Minnesota is a geographically and economically diverse state. It’s often remarkable when I travel from my home here in the North to the Twin Cities how different the very fabric of society and the economy feels. The two worlds seem like they don’t require one another to survive.

That’s not really true, of course. The state is economically linked in countless ways, often unseen. But sometimes we see quantitative evidence of the differences among the regions of Minnesota.

Take the jobs picture.

Minnesota has had a run of very good economic years. As a state, we’re well above the national average in job creation and general employment. But the opposite is true in Central and Northeastern Minnesota, according to recent state reports. The 2016 prospects for our area remain grim.

The reports were developed by the St. Cloud State University School of Public Affairs Research Institute, in partnership with the Office of the Minnesota Secretary of State.

“We see steady growth for the first half of 2016 in most parts of the state, including the metro Minneapolis-St. Paul region,” said King Banaian, report co-author and dean of the School of Public Affairs at St. Cloud State University.  “There may be some slowing down in growth in Central and Northeast Minnesota.  While several of our leading indicator series point downward, there is still momentum in employment growth throughout the state.”

The reasons for Northeastern Minnesota’s lagging are clear.
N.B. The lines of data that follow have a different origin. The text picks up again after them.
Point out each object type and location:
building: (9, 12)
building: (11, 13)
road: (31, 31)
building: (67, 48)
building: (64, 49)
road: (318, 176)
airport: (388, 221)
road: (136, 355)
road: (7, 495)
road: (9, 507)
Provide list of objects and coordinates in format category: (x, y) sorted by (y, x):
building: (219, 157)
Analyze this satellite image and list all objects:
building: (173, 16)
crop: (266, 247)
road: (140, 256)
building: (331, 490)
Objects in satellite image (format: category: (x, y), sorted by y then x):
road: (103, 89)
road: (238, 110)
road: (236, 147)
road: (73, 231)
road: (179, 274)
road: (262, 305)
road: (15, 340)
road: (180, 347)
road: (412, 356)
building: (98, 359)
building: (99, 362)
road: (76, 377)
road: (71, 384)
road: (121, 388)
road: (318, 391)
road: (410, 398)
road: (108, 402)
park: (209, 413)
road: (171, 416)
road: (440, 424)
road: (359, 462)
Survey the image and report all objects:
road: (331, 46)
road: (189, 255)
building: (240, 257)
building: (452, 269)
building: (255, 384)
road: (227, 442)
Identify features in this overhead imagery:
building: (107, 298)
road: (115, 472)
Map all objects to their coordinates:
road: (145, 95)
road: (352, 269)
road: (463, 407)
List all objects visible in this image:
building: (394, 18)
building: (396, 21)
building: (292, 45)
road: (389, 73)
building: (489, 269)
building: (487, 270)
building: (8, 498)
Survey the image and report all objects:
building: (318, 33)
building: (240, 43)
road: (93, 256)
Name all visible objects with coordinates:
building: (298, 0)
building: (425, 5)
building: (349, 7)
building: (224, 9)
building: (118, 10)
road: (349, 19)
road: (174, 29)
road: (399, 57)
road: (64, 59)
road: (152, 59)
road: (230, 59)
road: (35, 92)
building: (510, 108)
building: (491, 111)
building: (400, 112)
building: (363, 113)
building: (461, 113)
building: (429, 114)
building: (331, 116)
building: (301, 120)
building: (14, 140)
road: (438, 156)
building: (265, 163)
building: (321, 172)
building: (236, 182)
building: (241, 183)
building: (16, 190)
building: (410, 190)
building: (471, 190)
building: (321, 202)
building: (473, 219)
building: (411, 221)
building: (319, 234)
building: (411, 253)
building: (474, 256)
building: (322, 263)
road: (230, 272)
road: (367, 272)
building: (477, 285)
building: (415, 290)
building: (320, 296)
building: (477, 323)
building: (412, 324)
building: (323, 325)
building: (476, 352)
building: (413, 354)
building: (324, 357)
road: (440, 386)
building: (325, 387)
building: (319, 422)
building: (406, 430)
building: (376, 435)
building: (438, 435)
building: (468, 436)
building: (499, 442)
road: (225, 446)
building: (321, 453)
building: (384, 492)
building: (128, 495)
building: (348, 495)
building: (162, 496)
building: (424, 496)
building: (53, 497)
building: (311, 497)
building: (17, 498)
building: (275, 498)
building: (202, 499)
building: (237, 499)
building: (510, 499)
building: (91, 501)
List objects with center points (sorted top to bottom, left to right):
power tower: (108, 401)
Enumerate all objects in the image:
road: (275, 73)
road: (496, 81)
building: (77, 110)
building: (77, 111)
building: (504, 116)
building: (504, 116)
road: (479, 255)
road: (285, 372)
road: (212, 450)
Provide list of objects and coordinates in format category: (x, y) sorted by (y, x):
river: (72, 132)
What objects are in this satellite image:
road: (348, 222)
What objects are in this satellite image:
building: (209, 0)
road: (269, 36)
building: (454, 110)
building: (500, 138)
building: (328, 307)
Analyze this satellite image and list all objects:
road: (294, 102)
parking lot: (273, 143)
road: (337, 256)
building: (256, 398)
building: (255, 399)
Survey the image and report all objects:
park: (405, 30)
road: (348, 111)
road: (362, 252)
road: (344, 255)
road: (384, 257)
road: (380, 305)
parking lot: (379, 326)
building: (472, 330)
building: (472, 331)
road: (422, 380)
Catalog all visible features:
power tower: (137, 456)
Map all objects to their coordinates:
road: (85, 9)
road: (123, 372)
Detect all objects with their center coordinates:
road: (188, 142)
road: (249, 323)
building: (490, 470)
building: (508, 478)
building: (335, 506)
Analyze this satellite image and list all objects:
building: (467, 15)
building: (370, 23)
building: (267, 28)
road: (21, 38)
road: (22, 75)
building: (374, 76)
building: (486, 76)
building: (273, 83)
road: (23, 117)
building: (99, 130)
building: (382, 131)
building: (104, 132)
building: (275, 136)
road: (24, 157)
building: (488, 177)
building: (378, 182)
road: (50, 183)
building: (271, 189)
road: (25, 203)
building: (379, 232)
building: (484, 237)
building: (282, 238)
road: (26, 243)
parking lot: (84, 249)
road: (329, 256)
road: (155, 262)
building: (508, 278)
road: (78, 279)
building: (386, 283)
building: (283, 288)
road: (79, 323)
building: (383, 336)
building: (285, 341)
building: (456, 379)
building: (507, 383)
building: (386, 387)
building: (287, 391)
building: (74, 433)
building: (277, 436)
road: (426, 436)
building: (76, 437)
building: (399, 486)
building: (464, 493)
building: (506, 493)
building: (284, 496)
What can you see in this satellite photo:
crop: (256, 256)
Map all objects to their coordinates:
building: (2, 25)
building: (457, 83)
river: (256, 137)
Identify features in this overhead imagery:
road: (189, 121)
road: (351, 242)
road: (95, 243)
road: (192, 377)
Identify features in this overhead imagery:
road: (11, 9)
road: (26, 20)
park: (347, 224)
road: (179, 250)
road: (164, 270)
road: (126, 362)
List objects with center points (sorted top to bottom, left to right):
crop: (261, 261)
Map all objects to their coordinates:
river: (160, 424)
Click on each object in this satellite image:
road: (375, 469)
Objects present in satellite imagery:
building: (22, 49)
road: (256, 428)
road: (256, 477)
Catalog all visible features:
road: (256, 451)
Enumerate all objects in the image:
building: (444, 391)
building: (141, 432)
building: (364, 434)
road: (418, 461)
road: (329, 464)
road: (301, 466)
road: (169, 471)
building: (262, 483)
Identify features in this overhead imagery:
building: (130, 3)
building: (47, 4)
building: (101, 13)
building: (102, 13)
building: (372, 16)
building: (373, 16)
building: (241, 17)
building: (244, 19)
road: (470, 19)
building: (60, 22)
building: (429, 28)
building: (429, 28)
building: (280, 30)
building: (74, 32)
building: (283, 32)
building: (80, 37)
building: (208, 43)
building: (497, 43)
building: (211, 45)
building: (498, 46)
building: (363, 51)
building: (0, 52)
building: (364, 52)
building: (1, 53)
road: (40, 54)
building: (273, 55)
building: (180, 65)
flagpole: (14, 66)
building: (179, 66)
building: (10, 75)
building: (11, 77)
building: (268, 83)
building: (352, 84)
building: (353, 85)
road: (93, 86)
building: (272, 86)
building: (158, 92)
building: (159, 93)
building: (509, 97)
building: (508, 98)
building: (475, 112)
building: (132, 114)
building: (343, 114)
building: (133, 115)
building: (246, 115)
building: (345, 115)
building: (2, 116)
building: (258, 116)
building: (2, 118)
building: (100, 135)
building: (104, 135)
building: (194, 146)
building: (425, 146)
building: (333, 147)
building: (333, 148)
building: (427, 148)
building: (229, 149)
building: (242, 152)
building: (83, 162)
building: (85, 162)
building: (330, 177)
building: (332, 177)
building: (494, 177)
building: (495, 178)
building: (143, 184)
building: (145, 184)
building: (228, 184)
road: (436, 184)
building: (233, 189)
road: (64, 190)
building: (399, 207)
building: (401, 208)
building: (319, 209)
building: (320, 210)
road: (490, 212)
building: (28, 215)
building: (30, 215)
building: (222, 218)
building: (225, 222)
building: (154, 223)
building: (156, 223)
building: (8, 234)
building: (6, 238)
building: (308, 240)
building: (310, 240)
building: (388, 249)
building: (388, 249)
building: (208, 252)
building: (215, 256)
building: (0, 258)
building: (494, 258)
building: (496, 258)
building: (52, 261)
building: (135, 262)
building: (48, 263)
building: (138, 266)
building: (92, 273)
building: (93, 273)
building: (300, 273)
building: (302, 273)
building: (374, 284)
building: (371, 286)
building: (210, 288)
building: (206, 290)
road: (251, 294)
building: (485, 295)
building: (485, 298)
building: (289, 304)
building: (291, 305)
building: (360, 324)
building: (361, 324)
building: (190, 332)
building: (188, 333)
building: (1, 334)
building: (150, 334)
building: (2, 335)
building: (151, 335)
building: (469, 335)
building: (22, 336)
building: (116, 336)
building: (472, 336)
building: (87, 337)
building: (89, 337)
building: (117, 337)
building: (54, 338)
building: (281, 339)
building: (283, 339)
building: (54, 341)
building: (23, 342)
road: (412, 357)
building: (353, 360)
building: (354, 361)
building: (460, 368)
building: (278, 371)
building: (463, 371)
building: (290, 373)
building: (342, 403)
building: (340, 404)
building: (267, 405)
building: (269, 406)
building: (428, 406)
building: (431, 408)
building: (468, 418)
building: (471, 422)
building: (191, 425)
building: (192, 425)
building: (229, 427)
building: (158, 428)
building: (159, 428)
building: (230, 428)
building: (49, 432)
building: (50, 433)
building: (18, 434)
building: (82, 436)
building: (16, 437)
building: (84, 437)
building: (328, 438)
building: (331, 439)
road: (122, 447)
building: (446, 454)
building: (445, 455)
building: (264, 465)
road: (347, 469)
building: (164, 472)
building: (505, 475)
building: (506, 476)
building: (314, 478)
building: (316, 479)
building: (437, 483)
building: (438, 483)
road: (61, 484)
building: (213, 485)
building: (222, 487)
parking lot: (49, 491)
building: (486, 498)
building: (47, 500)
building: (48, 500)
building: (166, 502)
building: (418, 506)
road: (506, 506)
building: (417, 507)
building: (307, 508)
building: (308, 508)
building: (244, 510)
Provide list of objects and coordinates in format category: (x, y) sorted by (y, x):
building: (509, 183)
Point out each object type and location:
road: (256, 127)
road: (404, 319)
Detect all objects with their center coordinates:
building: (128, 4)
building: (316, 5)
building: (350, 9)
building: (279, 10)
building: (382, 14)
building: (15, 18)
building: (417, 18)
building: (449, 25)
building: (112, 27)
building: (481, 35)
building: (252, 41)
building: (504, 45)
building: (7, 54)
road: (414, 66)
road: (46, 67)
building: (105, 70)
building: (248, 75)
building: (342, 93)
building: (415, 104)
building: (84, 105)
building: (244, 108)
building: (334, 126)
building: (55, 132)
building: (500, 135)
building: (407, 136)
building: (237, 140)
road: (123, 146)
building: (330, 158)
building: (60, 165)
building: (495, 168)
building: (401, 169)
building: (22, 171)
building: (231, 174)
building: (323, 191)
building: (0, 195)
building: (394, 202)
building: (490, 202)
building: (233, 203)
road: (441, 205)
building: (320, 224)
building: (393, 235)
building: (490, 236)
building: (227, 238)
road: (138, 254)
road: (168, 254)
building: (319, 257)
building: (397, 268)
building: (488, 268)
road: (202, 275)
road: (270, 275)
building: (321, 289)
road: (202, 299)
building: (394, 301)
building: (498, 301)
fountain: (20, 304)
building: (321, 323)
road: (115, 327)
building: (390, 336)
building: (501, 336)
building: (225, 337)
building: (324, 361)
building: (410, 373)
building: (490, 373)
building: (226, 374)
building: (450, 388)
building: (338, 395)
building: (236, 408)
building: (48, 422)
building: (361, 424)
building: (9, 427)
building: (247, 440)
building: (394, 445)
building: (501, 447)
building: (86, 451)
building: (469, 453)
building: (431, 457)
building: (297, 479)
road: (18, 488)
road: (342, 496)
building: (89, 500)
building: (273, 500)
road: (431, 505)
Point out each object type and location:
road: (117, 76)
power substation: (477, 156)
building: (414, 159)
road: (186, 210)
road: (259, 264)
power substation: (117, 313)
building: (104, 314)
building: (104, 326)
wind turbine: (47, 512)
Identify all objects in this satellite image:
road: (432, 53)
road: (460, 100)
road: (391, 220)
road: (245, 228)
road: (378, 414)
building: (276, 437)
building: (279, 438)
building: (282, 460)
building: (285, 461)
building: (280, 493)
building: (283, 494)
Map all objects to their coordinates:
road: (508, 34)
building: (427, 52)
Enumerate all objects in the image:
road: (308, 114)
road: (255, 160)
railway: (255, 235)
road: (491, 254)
Mining remains the leading industry on the Iron Range, and it’s had a historically bad year. Manufacturing is important to other parts of Northern Minnesota, but that, too, has fared poorly. Duluth is doing better than the Range, but only marginally so, according to the report.

The analysis from this report out of the Secretary of State’s office looks forward, not back. It’s not just the layoffs in mining that affects the picture her. It’s the lack of new business starts and the generally poor economic activity outside of the struggling dominant industry, too.

That’s important. It suggests that our woes aren’t as simple as getting laid off miners back to work. We must improve the economic climate much more broadly.

One final note. The fact that mining and manufacturing struggled through 2015 and continue to struggle today suggests that the positive outlook elsewhere might be built on sand, or at least wet ground. Normally economic growth comes with strong demand and higher prices for things people use. We have good consumer confidence numbers, but the elemental products aren’t moving.

This suggests a few possibilities. One, a trade imbalance with foreign countries. Two, an economic mirage in which people think they have more money than they do. Three, a service-based economy that requires cheap goods to survive.

What if all of these things are true? In this, I’d view conditions in Northeastern Minnesota as not only a problem to solve but a cautionary tale for everyone else, too.


  1. Swanmaiden says

    Mining is crippling other industries in our area, it is shackling our homes and communities to mining with leases that bind the state to assist mining. The mining destroys our primary assets and resources clean water. Its real.